Print the entries in full, word for word, but not the pictures.

Stored records:
******
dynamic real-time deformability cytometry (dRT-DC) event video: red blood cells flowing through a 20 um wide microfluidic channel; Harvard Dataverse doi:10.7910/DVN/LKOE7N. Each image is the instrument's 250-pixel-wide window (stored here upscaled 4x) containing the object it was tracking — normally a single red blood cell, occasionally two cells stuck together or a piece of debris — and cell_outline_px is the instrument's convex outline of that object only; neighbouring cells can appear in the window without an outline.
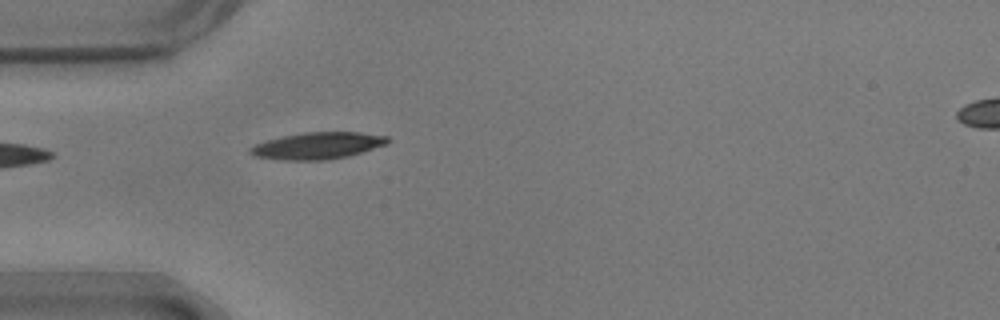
{"species": "common noctule bat (a hibernating species)", "species_latin": "Nyctalus noctula", "temperature_condition": "warm", "stored_images_in_passage": 1, "camera_frame_rate_fps": 3000, "um_per_image_px": 0.085, "animal": {"sex": "male", "body_mass_g": 17.9}, "frame": {"image": 1, "passage_image": 1, "time_ms": 0.0, "image_size_px": [1000, 320], "cell_outline_px": [[388, 144], [348, 156], [324, 160], [284, 160], [256, 156], [248, 152], [248, 148], [256, 144], [268, 140], [284, 136], [304, 132], [360, 132], [388, 136]], "centroid_in_image_um": [27.01, 12.38], "position_along_channel_um": 58.0, "area_um2": 21.27}}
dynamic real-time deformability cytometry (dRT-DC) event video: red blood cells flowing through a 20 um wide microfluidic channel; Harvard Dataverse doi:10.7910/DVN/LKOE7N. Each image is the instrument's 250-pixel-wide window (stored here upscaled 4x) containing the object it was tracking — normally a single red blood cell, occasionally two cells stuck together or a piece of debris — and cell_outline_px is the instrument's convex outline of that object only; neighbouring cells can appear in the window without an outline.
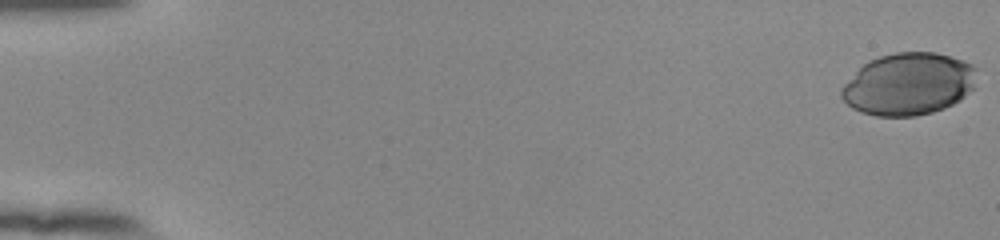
{"species": "human", "species_latin": "Homo sapiens", "temperature_condition": "room temperature", "stored_images_in_passage": 54, "camera_frame_rate_fps": 3000, "um_per_image_px": 0.085, "donor": {"sex": "female"}, "frame": {"image": 1, "passage_image": 1, "time_ms": 0.0, "image_size_px": [1000, 240], "cell_outline_px": [[976, 88], [960, 100], [944, 108], [932, 112], [916, 116], [876, 116], [860, 112], [852, 108], [840, 96], [840, 88], [868, 60], [880, 56], [896, 52], [936, 52], [964, 60], [972, 64], [976, 68]], "centroid_in_image_um": [77.26, 7.14], "position_along_channel_um": 7.7, "area_um2": 49.42}}
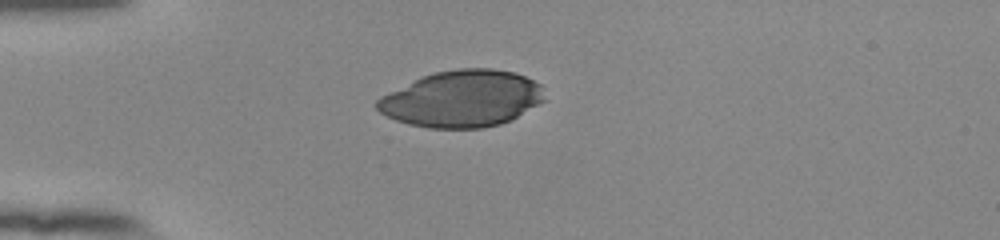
{"frame": {"image": 2, "passage_image": 16, "time_ms": 5.0, "image_size_px": [1000, 240], "cell_outline_px": [[548, 100], [500, 124], [480, 128], [428, 128], [408, 124], [396, 120], [380, 112], [376, 108], [376, 100], [380, 96], [424, 76], [436, 72], [456, 68], [492, 68], [512, 72], [524, 76], [540, 84]], "centroid_in_image_um": [39.29, 8.39], "position_along_channel_um": 45.7, "area_um2": 55.03}}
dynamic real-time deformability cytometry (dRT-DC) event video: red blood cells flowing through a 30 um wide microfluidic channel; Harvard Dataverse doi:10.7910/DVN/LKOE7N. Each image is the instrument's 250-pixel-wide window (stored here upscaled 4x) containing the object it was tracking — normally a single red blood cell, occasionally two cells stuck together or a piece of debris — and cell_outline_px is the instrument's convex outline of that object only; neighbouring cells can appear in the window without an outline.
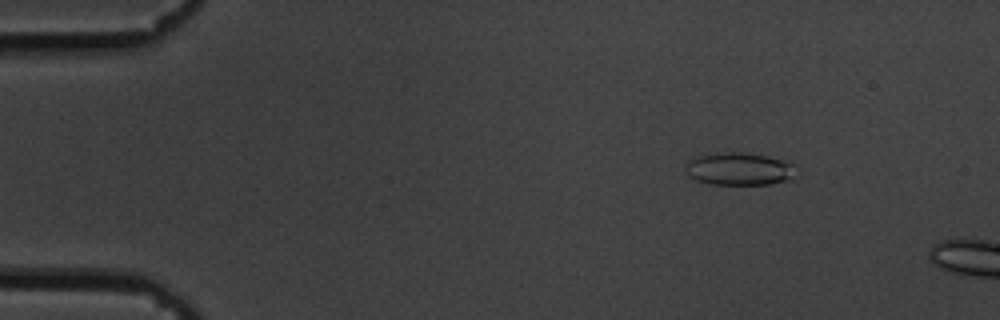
{"species": "common noctule bat (a hibernating species)", "species_latin": "Nyctalus noctula", "temperature_condition": "cold", "stored_images_in_passage": 14, "camera_frame_rate_fps": 3000, "um_per_image_px": 0.085, "animal": {"sex": "male", "body_mass_g": 19.5, "forearm_length_mm": 54.6}, "frame": {"image": 1, "passage_image": 8, "time_ms": 2.333, "image_size_px": [1000, 320], "cell_outline_px": [[796, 164], [788, 180], [768, 184], [708, 184], [696, 180], [688, 176], [688, 160], [692, 156], [716, 152], [740, 152], [768, 156], [788, 160]], "centroid_in_image_um": [62.8, 14.33], "position_along_channel_um": 22.2, "area_um2": 21.1}}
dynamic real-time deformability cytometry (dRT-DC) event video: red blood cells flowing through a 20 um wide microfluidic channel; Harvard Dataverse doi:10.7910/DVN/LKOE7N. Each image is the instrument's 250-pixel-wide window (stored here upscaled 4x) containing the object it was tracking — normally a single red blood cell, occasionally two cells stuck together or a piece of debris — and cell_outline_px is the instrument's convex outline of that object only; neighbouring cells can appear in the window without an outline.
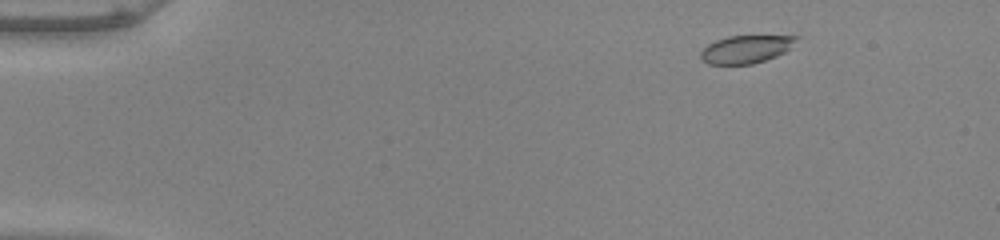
{"species": "common noctule bat (a hibernating species)", "species_latin": "Nyctalus noctula", "temperature_condition": "warm", "stored_images_in_passage": 51, "camera_frame_rate_fps": 3000, "um_per_image_px": 0.085, "animal": {"sex": "male", "body_mass_g": 20.0, "forearm_length_mm": 53.3}, "frame": {"image": 1, "passage_image": 5, "time_ms": 1.333, "image_size_px": [1000, 240], "cell_outline_px": [[800, 36], [784, 52], [776, 56], [752, 64], [708, 64], [700, 60], [700, 52], [708, 44], [716, 40], [728, 36]], "centroid_in_image_um": [63.34, 4.19], "position_along_channel_um": 21.7, "area_um2": 15.32}}
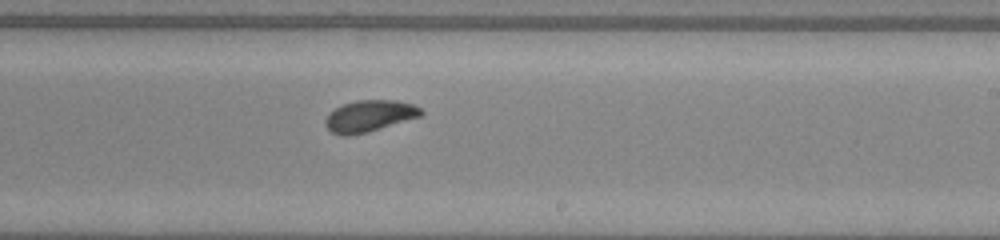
******
- [Task solution]:
dynamic real-time deformability cytometry (dRT-DC) event video: red blood cells flowing through a 20 um wide microfluidic channel; Harvard Dataverse doi:10.7910/DVN/LKOE7N. Each image is the instrument's 250-pixel-wide window (stored here upscaled 4x) containing the object it was tracking — normally a single red blood cell, occasionally two cells stuck together or a piece of debris — and cell_outline_px is the instrument's convex outline of that object only; neighbouring cells can appear in the window without an outline.
{"species": "common noctule bat (a hibernating species)", "species_latin": "Nyctalus noctula", "temperature_condition": "warm", "stored_images_in_passage": 1, "camera_frame_rate_fps": 3000, "um_per_image_px": 0.085, "animal": {"sex": "male", "body_mass_g": 17.9}, "frame": {"image": 1, "passage_image": 1, "time_ms": 0.0, "image_size_px": [1000, 320], "cell_outline_px": [[388, 144], [348, 156], [324, 160], [284, 160], [256, 156], [248, 152], [248, 148], [256, 144], [268, 140], [284, 136], [304, 132], [360, 132], [388, 136]], "centroid_in_image_um": [27.01, 12.38], "position_along_channel_um": 58.0, "area_um2": 21.27}}
dynamic real-time deformability cytometry (dRT-DC) event video: red blood cells flowing through a 20 um wide microfluidic channel; Harvard Dataverse doi:10.7910/DVN/LKOE7N. Each image is the instrument's 250-pixel-wide window (stored here upscaled 4x) containing the object it was tracking — normally a single red blood cell, occasionally two cells stuck together or a piece of debris — and cell_outline_px is the instrument's convex outline of that object only; neighbouring cells can appear in the window without an outline.
{"species": "human", "species_latin": "Homo sapiens", "temperature_condition": "room temperature", "stored_images_in_passage": 54, "camera_frame_rate_fps": 3000, "um_per_image_px": 0.085, "donor": {"sex": "female"}, "frame": {"image": 1, "passage_image": 1, "time_ms": 0.0, "image_size_px": [1000, 240], "cell_outline_px": [[976, 88], [960, 100], [944, 108], [932, 112], [916, 116], [876, 116], [860, 112], [852, 108], [840, 96], [840, 88], [868, 60], [880, 56], [896, 52], [936, 52], [964, 60], [972, 64], [976, 68]], "centroid_in_image_um": [77.26, 7.14], "position_along_channel_um": 7.7, "area_um2": 49.42}}
{"frame": {"image": 2, "passage_image": 16, "time_ms": 5.0, "image_size_px": [1000, 240], "cell_outline_px": [[548, 100], [500, 124], [480, 128], [428, 128], [408, 124], [396, 120], [380, 112], [376, 108], [376, 100], [380, 96], [424, 76], [436, 72], [456, 68], [492, 68], [512, 72], [524, 76], [540, 84]], "centroid_in_image_um": [39.29, 8.39], "position_along_channel_um": 45.7, "area_um2": 55.03}}
dynamic real-time deformability cytometry (dRT-DC) event video: red blood cells flowing through a 30 um wide microfluidic channel; Harvard Dataverse doi:10.7910/DVN/LKOE7N. Each image is the instrument's 250-pixel-wide window (stored here upscaled 4x) containing the object it was tracking — normally a single red blood cell, occasionally two cells stuck together or a piece of debris — and cell_outline_px is the instrument's convex outline of that object only; neighbouring cells can appear in the window without an outline.
{"species": "common noctule bat (a hibernating species)", "species_latin": "Nyctalus noctula", "temperature_condition": "cold", "stored_images_in_passage": 14, "camera_frame_rate_fps": 3000, "um_per_image_px": 0.085, "animal": {"sex": "male", "body_mass_g": 19.5, "forearm_length_mm": 54.6}, "frame": {"image": 1, "passage_image": 8, "time_ms": 2.333, "image_size_px": [1000, 320], "cell_outline_px": [[796, 164], [788, 180], [768, 184], [708, 184], [696, 180], [688, 176], [688, 160], [692, 156], [716, 152], [740, 152], [768, 156], [788, 160]], "centroid_in_image_um": [62.8, 14.33], "position_along_channel_um": 22.2, "area_um2": 21.1}}
dynamic real-time deformability cytometry (dRT-DC) event video: red blood cells flowing through a 20 um wide microfluidic channel; Harvard Dataverse doi:10.7910/DVN/LKOE7N. Each image is the instrument's 250-pixel-wide window (stored here upscaled 4x) containing the object it was tracking — normally a single red blood cell, occasionally two cells stuck together or a piece of debris — and cell_outline_px is the instrument's convex outline of that object only; neighbouring cells can appear in the window without an outline.
{"species": "common noctule bat (a hibernating species)", "species_latin": "Nyctalus noctula", "temperature_condition": "warm", "stored_images_in_passage": 51, "camera_frame_rate_fps": 3000, "um_per_image_px": 0.085, "animal": {"sex": "male", "body_mass_g": 20.0, "forearm_length_mm": 53.3}, "frame": {"image": 1, "passage_image": 5, "time_ms": 1.333, "image_size_px": [1000, 240], "cell_outline_px": [[800, 36], [784, 52], [776, 56], [752, 64], [708, 64], [700, 60], [700, 52], [708, 44], [716, 40], [728, 36]], "centroid_in_image_um": [63.34, 4.19], "position_along_channel_um": 21.7, "area_um2": 15.32}}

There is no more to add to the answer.